- Information given -
□ □ □ □
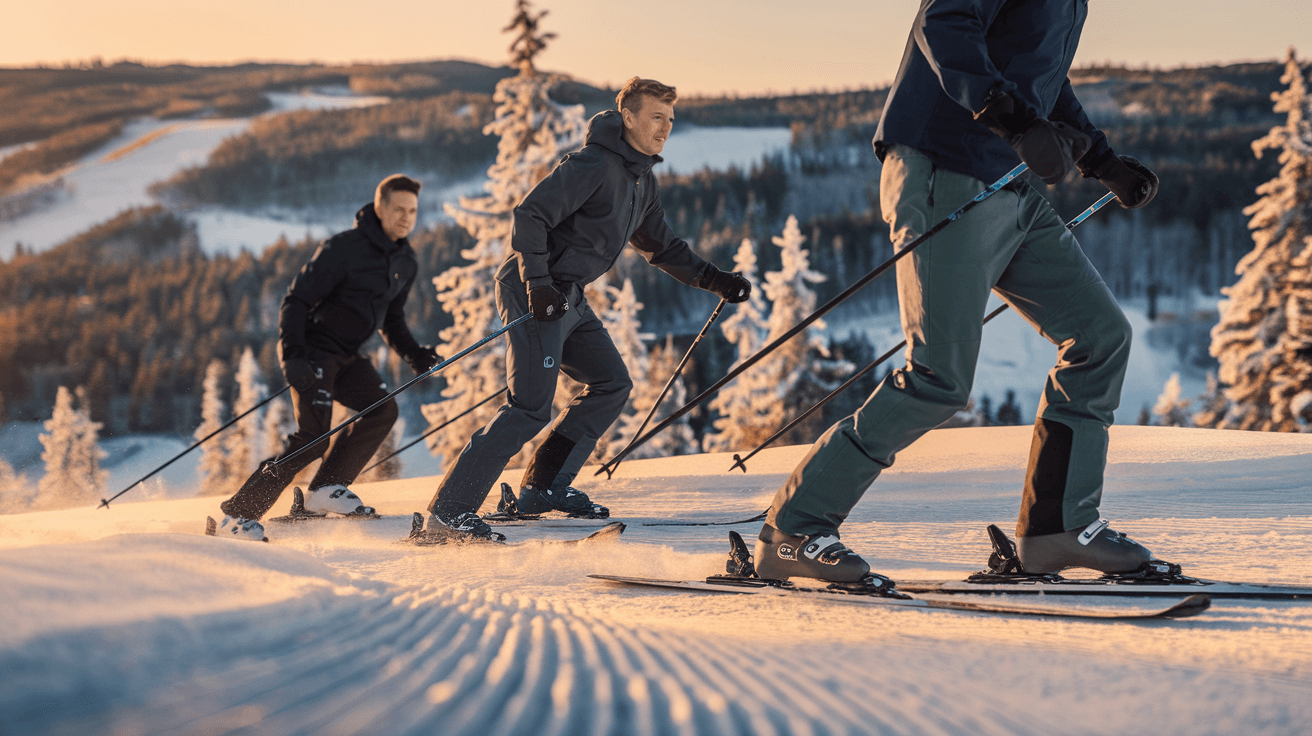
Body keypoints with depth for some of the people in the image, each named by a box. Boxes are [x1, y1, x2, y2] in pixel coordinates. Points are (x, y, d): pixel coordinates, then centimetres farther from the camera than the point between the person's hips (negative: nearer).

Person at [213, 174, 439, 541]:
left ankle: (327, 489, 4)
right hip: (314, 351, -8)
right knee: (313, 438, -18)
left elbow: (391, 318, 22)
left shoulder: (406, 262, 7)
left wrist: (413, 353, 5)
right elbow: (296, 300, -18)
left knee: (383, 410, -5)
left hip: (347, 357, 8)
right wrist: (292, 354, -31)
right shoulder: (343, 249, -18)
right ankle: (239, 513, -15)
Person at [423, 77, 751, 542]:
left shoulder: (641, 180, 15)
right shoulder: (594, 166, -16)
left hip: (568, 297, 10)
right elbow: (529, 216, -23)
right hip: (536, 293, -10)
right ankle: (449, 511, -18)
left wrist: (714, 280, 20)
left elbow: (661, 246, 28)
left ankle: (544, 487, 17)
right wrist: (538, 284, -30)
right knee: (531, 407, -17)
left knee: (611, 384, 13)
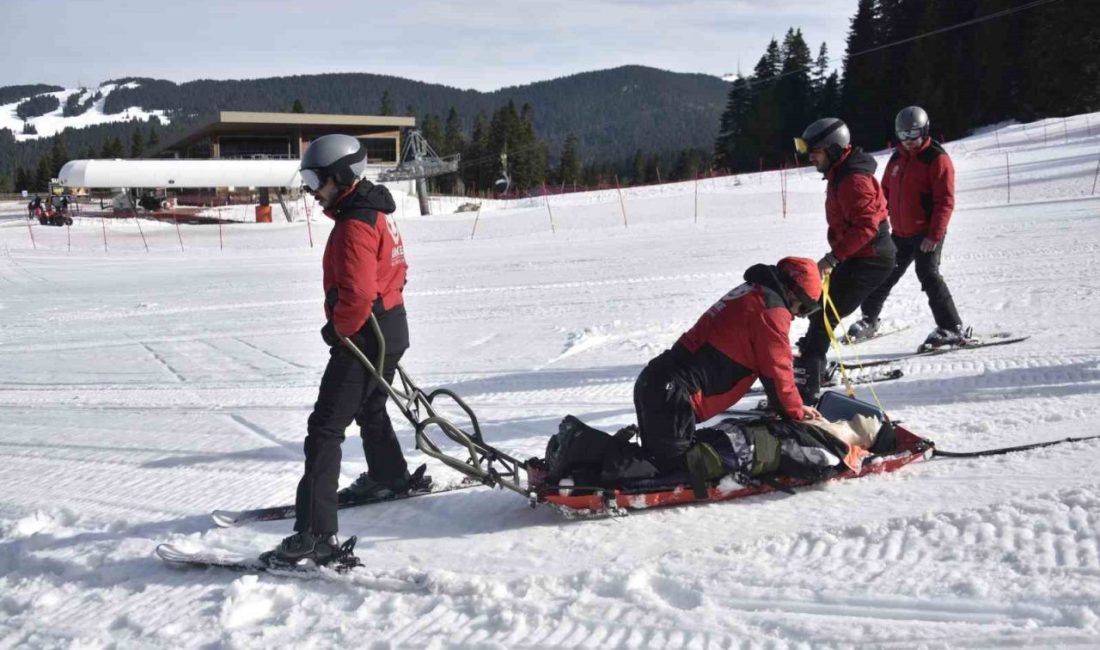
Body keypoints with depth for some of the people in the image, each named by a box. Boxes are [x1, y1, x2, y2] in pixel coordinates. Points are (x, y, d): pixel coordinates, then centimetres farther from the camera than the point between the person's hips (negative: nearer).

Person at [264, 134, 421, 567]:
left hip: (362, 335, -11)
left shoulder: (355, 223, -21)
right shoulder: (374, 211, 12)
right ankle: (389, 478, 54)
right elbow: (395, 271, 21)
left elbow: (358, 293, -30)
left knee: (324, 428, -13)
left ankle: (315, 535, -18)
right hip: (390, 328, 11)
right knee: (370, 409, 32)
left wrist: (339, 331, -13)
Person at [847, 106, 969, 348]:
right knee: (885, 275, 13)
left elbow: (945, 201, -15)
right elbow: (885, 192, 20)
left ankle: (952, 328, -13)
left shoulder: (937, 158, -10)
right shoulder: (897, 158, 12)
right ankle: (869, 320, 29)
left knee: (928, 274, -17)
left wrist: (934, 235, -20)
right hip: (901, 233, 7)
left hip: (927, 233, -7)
□ □ □ □
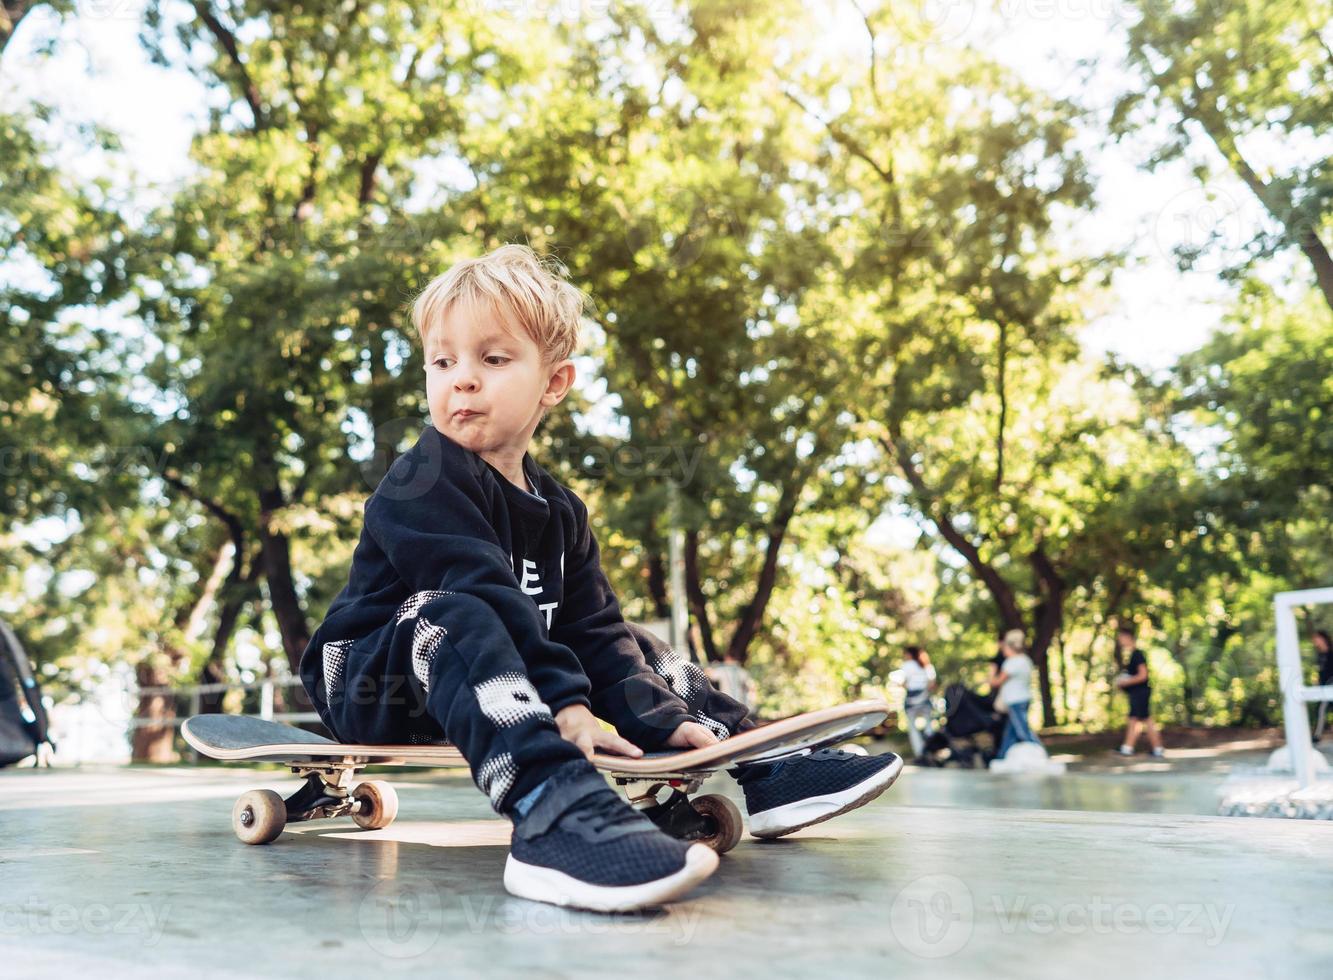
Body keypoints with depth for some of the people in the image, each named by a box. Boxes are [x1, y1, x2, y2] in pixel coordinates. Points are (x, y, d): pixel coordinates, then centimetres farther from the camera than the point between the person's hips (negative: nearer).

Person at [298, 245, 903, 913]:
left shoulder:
□ □ □ □
- Exercise aim -
Display each line of the data above that contains the string "wrist". Matching is case-sensitive.

- Output for this task -
left wrist: (413, 353, 5)
right wrist: (292, 354, -31)
left wrist: (714, 280, 20)
right wrist: (538, 284, -30)
left wrist: (339, 331, -13)
left wrist: (934, 235, -20)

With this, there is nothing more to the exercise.